» **Exercise description**: Keep the images out while you retype all of the data exactly.
++++
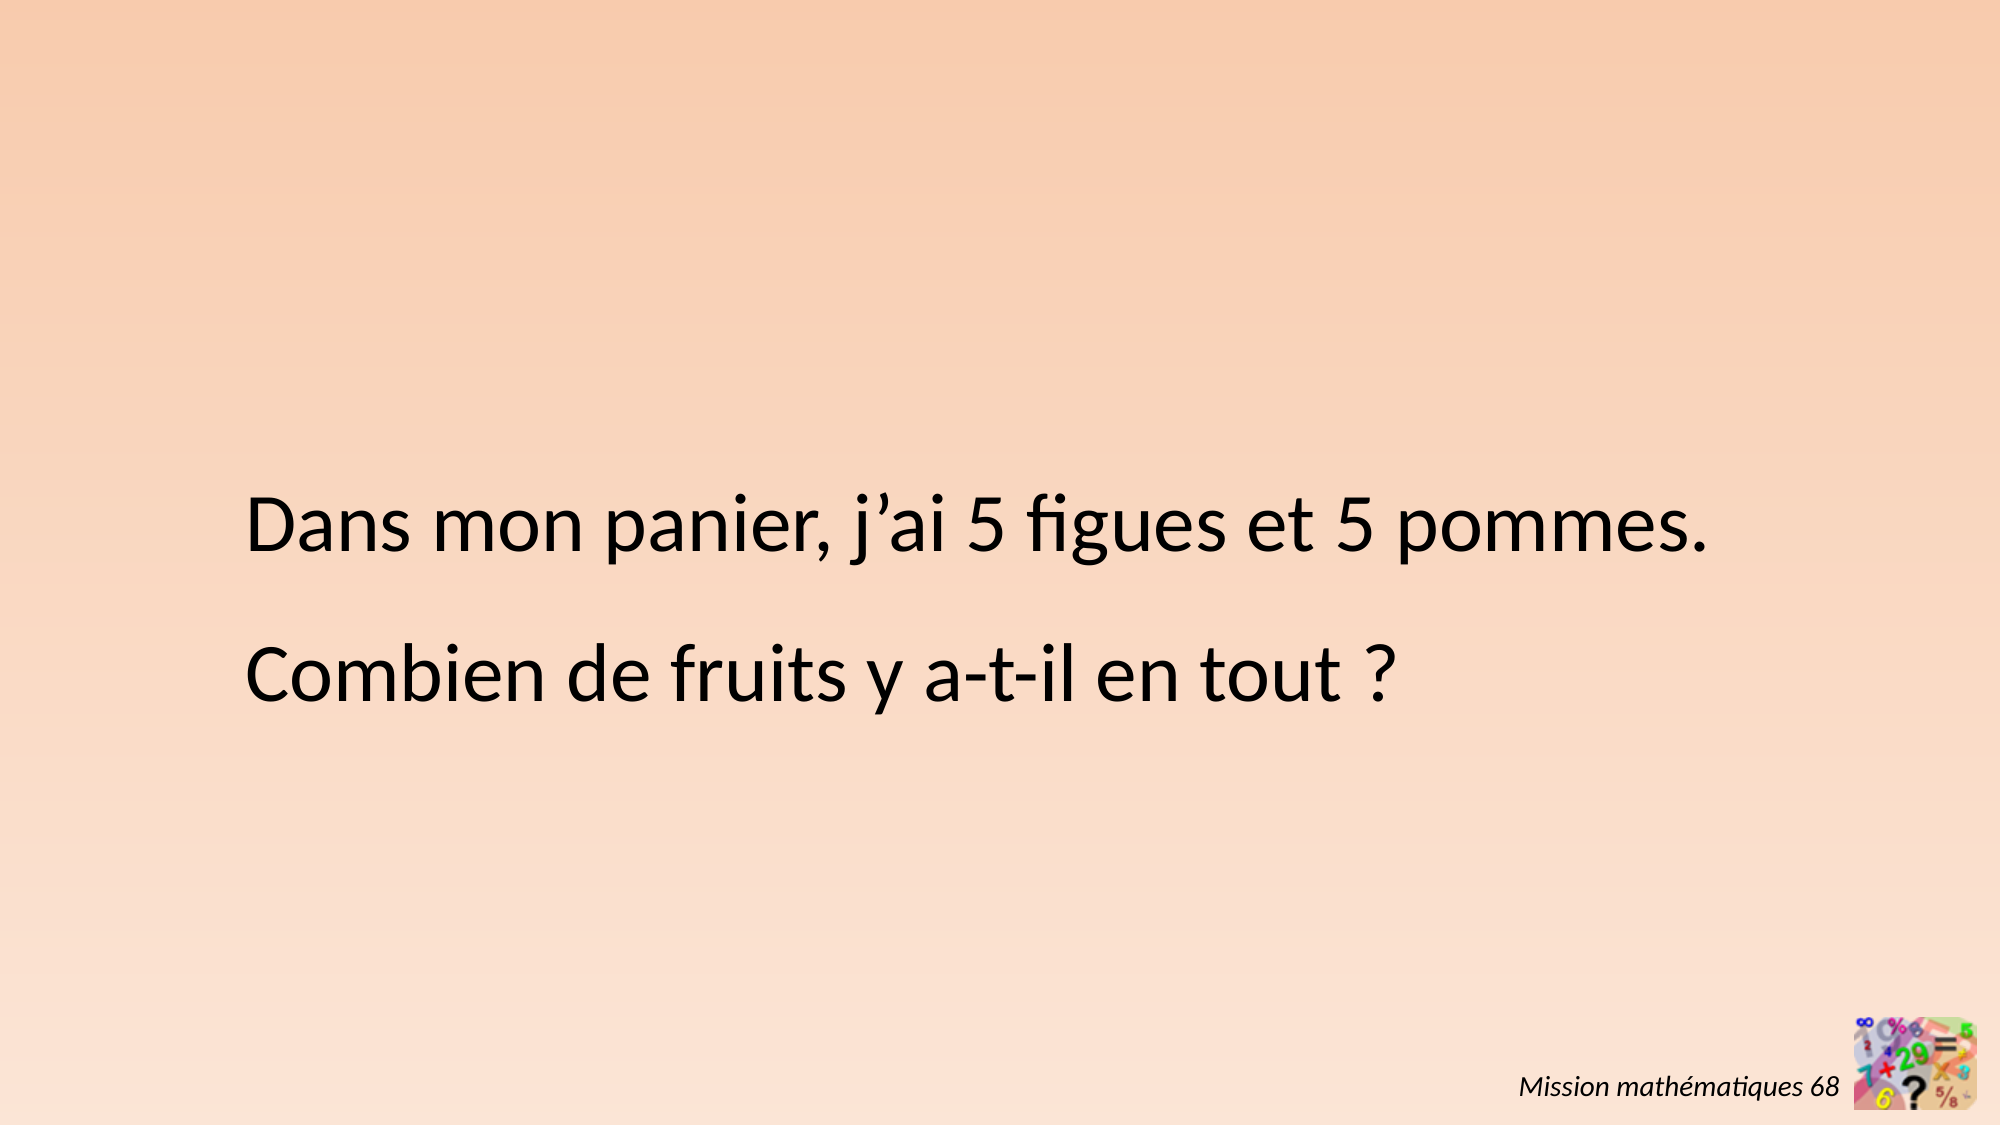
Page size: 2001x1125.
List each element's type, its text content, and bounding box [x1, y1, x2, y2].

text_box Dans mon panier, j’ai 5 figues et 5 pommes. Combien de fruits y a-t-il en tout ? [230, 411, 1770, 726]
text_box Mission mathématiques 68 [1501, 1059, 1854, 1110]
picture [1854, 1017, 1977, 1110]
++++
» **Your solution**:
Page size: 2001x1125.
List each element's type, its text content, and bounding box [x1, y1, x2, y2].

text_box Dans mon panier, j’ai 5 figues et 5 pommes. Combien de fruits y a-t-il en tout ? [230, 411, 1770, 726]
text_box Mission mathématiques 68 [1501, 1059, 1854, 1110]
picture [1854, 1017, 1977, 1110]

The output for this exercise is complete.